Die Größe des Erlebnisses verdoppelte sich auf 420 Lichtsockel, und der Plan, sie in der Wüste anzuordnen, beruhte auf einem präzisen mathematischen Algorithmus – diesmal inspiriert von Mustern in der Natur, die in einem YouTube-Video über Sonnenblumenköpfe erklärt werden.

Um die Installation im Vorfeld zu entwerfen und zu choreografieren, griffen Gwertzman und das Team auf Unity zurück, ein sehr beliebtes Softwarepaket für die Spieleentwicklung.

“Wir alle, ich und Ed und andere, die mit Spielen zu tun hatten, kennen Unity in- und auswendig”, so Gwertzman. “Wir konnten damit die gesamte Anlage simulieren und in der virtuellen Realität durchgehen, um zu entscheiden, ob wir das wollen.”

Um den Aufbau in der Wüste zu bewerkstelligen, trafen Gwertzman und ein größeres Team von Hauptakteuren, darunter Nathan Pegram und Leo Brown, die bei den Telefonzellen halfen, sowie Anastasia Mackert, die als Projektmanagerin fungierte, eine Woche vor dem Burning Man ein. Sie begannen buchstäblich mit dem Aufstellen von Fahnen in der Playa, dem trockenen Seebett, in dem das Festival stattfindet, und wählten einen Ort, der bewusst weit weg von anderen hellen Lichtern und dem Dröhnen der Burning-Man-Musik lag.

Sie hoben Gräben aus, um einen Teil der kilometerlangen Kabel und Leitungen zu vergraben, die benötigt wurden, um alles auf einer Fläche von 250 Fuß Breite zu verbinden – Wechselstrom für die Portale, Ethernet für die Vernetzung, Lautsprecherkabel und Steuerleitungen für die Lichter selbst.

“Was ich bei diesem Projekt gelernt habe, ist, dass große Kunst wie diese zu 90 % aus Logistik und zu 10 % aus Kunst besteht”, sagte Gwertzman. “Das ganze Material in die Wüste zu bringen, das Team zusammenzubringen und den Bau durchzuführen, ist zu 90 % reine Logistik und Planung. Die eigentliche Kunst ist in gewisser Weise in der Minderheit.”

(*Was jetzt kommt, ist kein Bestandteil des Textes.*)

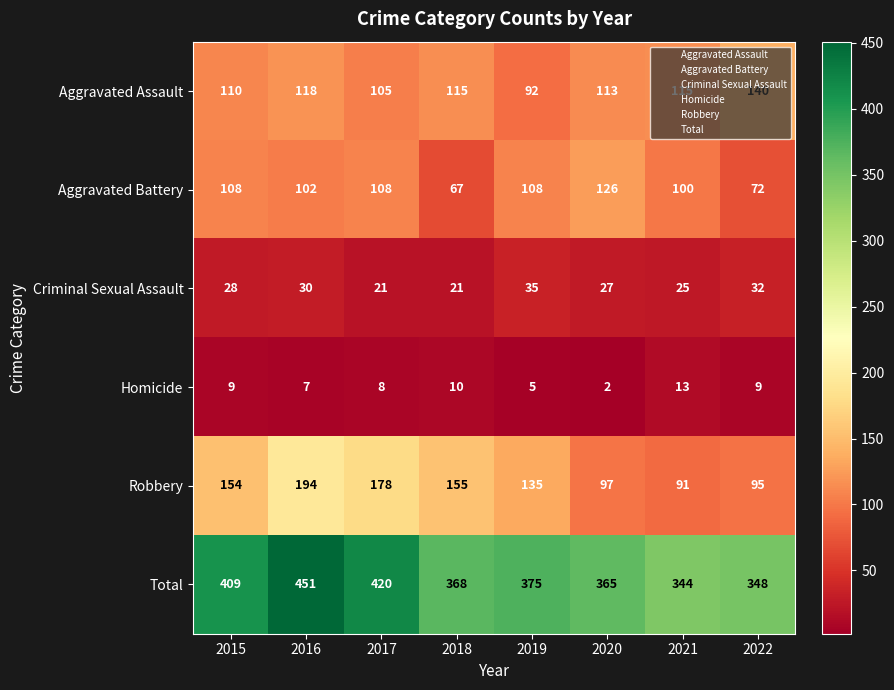

Which series has the largest total across all categories?

Total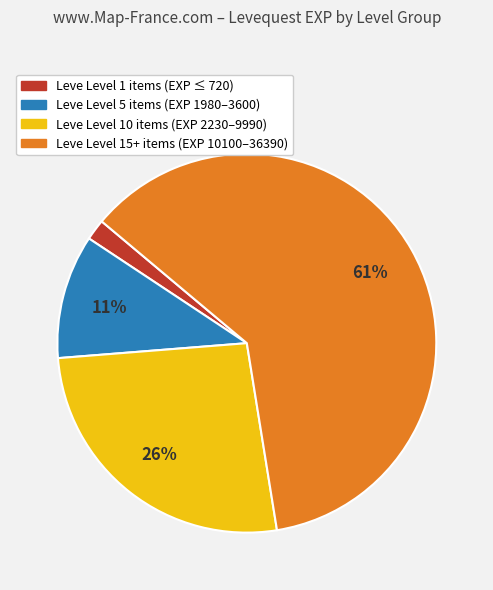

To the nearest percent, what is the average slice percentage?

25%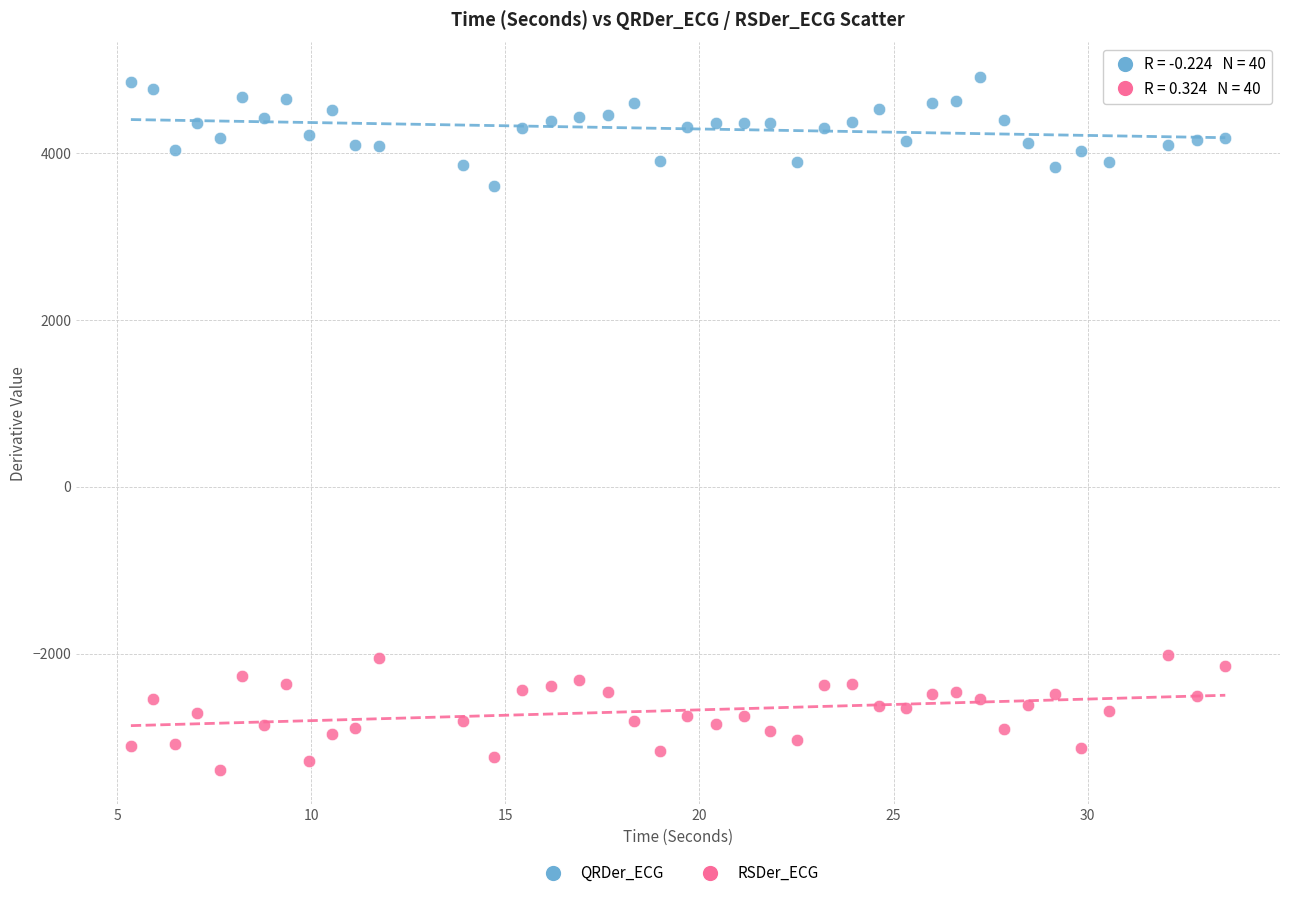

Which series contains the highest Y value?

QRDer_ECG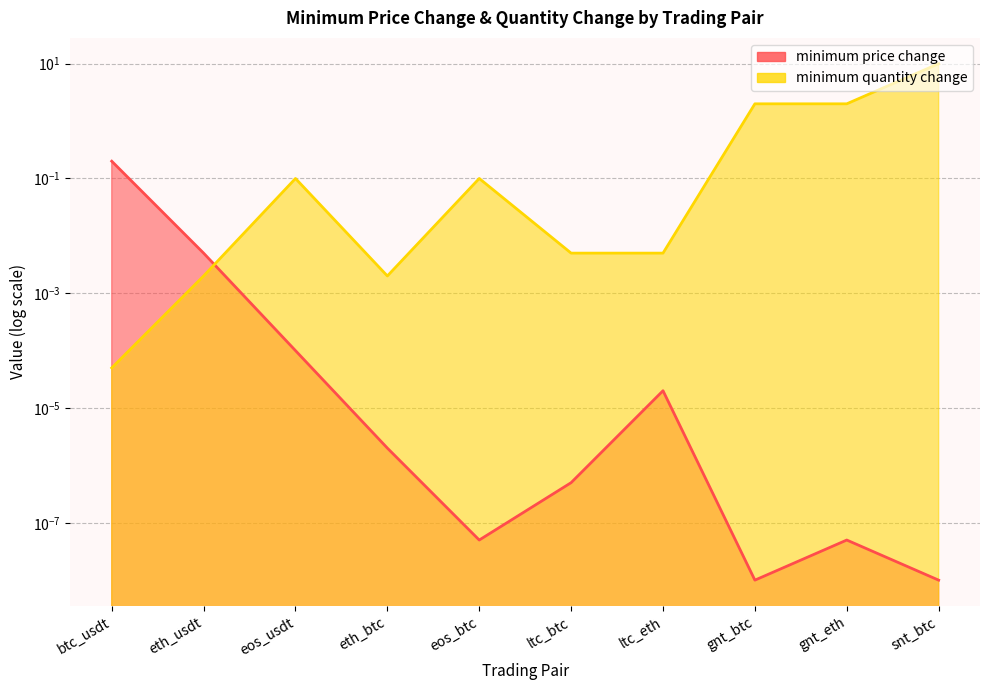

Where do minimum price change and minimum quantity change first cross each other?

eth_usdt and eos_usdt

Von der ersten Nacht an, in der der Schalter umgelegt wurde, bis zum Ende der Veranstaltung erwies sich “The Prairie of Possibilities” als Erfolg für diejenigen, die sie gebaut hatten, und für diejenigen, die durch die leuchtenden Gräser, Portale, Telefonzellen und sogar einen Container wanderten, der wie eine Forschungseinrichtung für Wissenschaftler aussah, die ein außerweltliches Phänomen untersuchten.

Wenn sie morgens zurückkehrten, um den Stromgenerator abzuschalten, fand Gwertzmans Team oft einen Haufen Menschen vor, die in der Mitte der Installation auf Kissen schliefen und der Musik und den Stimmen von Hunderten von aufgezeichneten Geschichtenerzählern lauschten.

“Einer der Gründe, warum wir so viel Lob für dieses Projekt bekommen haben, ist, dass Burning Man eine sehr intensive Techno-Szene sein kann”, so Gwertzman. “Und unser Projekt war eine sehr meditative Ambient-Musik. Die Leute sagten uns immer wieder, dass sie Abend für Abend wiederkommen würden, weil es so verjüngend und schön war.”

Nach dem Abbau der Installation, dem Zusammenpacken und der Wiederherstellung des natürlichen Zustands der Playa (ein Muss beim Burning Man) überlegt Gwertzman, wie es mit der “Prairie” weitergehen könnte.

Er erwägt, sie mit auf Reisen zu nehmen, um sie an verschiedenen Orten in Betrieb zu nehmen. Er würde gerne sehen, wie das Ganze zum Beispiel im Schnee aussieht. Aber wenn ein professioneller Sammler käme und das Stück für ein Grundstück erwerben wollte, würde er sicherlich den Anruf entgegennehmen, so Gwertzman.

Gwertzman bezeichnet sein Projekt als die perfekte Verschmelzung von Kunst und Technologie und ist dankbar für diese Erfahrung.

“Es war ehrlich gesagt eines der kreativsten Dinge, die ich je gemacht habe”.